La figura esbelta, de
afilada punta, geometría cónica que jamás muta. Su delgadez rectilínea alberga
una fina herramienta. El artista siente la sedosa capa de su superficie
irisada, que lo acompaña en la tarea de comenzar su obra. Piel con piel, humana
con madera. Se establece un vínculo de extraña naturaleza. La caricia genera
movimientos precisos, giros y líneas rectas que conforman la estructura de la durmiente
estampa.

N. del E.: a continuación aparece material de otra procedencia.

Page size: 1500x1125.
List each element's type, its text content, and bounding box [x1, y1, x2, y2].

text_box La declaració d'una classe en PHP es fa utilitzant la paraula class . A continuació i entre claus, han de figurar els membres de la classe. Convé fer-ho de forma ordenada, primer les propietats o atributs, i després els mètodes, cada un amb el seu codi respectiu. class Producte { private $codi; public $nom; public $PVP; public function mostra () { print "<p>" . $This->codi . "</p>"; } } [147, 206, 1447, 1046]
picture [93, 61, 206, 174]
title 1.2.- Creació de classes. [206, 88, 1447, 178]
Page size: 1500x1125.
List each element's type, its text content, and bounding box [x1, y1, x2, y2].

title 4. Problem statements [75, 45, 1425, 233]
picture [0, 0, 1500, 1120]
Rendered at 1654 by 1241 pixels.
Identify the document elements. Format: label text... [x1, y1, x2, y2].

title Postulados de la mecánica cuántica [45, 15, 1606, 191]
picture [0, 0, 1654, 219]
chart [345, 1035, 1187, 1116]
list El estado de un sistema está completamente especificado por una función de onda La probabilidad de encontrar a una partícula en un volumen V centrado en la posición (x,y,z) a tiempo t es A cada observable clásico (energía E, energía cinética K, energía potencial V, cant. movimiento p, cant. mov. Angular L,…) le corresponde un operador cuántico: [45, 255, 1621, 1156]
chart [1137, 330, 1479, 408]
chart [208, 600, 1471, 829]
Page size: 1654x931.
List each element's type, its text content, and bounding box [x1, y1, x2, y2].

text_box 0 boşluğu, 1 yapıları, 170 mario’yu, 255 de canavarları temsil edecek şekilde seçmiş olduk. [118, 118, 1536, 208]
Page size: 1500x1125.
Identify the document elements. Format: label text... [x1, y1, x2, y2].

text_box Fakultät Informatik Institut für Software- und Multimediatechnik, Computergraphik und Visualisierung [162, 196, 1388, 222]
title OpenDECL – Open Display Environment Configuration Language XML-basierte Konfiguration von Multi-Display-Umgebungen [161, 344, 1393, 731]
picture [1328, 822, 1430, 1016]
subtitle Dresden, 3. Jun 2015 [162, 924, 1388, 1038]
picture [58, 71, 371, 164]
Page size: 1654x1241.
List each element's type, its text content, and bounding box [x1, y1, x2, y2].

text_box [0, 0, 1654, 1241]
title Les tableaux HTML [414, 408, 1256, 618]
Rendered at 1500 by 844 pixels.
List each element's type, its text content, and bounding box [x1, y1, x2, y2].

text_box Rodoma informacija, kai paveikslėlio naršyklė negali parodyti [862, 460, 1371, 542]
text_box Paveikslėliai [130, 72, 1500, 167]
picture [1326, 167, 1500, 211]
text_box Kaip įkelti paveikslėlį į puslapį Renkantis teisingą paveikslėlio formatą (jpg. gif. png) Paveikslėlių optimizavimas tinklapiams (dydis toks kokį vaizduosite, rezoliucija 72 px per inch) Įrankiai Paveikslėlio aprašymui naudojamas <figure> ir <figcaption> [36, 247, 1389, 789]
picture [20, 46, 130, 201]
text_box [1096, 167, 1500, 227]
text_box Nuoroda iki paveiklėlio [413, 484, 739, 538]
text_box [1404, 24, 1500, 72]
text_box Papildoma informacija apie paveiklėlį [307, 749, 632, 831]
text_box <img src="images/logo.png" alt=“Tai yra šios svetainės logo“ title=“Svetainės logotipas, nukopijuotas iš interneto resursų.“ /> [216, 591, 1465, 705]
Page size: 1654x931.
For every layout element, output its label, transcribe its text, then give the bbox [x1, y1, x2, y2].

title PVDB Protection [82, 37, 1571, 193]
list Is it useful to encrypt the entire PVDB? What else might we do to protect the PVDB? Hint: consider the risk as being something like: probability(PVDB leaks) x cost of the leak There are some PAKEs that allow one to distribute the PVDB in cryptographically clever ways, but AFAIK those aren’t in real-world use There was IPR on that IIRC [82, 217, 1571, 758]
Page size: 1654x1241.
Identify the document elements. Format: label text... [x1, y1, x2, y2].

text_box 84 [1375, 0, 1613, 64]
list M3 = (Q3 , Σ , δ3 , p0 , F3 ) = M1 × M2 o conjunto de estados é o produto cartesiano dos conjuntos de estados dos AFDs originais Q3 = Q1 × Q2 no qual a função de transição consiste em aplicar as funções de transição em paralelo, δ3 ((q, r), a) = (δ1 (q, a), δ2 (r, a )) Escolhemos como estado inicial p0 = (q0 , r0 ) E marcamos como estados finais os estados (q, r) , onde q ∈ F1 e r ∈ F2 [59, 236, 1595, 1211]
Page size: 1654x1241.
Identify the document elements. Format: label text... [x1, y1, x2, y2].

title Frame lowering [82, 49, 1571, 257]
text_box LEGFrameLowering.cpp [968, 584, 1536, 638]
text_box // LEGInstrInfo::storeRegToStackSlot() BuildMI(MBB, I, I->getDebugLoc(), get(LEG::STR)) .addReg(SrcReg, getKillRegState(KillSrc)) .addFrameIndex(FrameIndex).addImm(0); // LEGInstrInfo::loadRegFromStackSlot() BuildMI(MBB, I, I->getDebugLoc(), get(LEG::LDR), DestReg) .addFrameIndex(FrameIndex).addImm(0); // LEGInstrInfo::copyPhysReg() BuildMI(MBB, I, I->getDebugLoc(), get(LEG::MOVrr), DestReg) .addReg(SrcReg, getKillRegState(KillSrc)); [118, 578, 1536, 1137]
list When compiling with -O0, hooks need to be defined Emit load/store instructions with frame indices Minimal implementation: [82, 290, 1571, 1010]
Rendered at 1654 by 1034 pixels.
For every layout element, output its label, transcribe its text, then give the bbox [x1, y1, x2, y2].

Todavía sueña, todavía evoca la imaginación dispersa. Pero sigue su
andadura, traza y une áreas y curvas, y consigue finalizar una instantánea
perfecta.
La pulcritud virginal de la
lámina, sin sombras ni puntos que desfiguren su brillante pátina, queda rota y
satisfecha. Los grises acompañan con distinta intensidad y el negro, rotundo,
se apodera del filo de la imagen y la separa del albo fondo, donde descansará
eterna.
El artista transforma su
excitación en calma, pues observa con orgullo la rotundidad de su obra Respira,
sosiega, y en un instante destila su creatividad certera. La ilustración
refleja la imagen de una bella y singular doncella. De sonrisa leve, y de larga
melena cuya timidez impide mirar afuera. No es capaz de contemplar a su
hacedor. Así ha sido la voluntad que la ha retratado con timidez y pena.
Pero el pintor precisa
contemplar su mirada eterna. Y decide ofrecerle un espejo, una estrella. Lo
diseña oval, cual cuento de cenicienta. Y así, al fin, sus miradas se cruzan,
intensas, lentas. La doncella destila dignidad y decencia. Lo mira altiva, sin
miedo, expuesta. Y él cae rendido en tal perspectiva, fulminado por la pena. Y
por saber que jamás podrá encontrar una mujer como ella.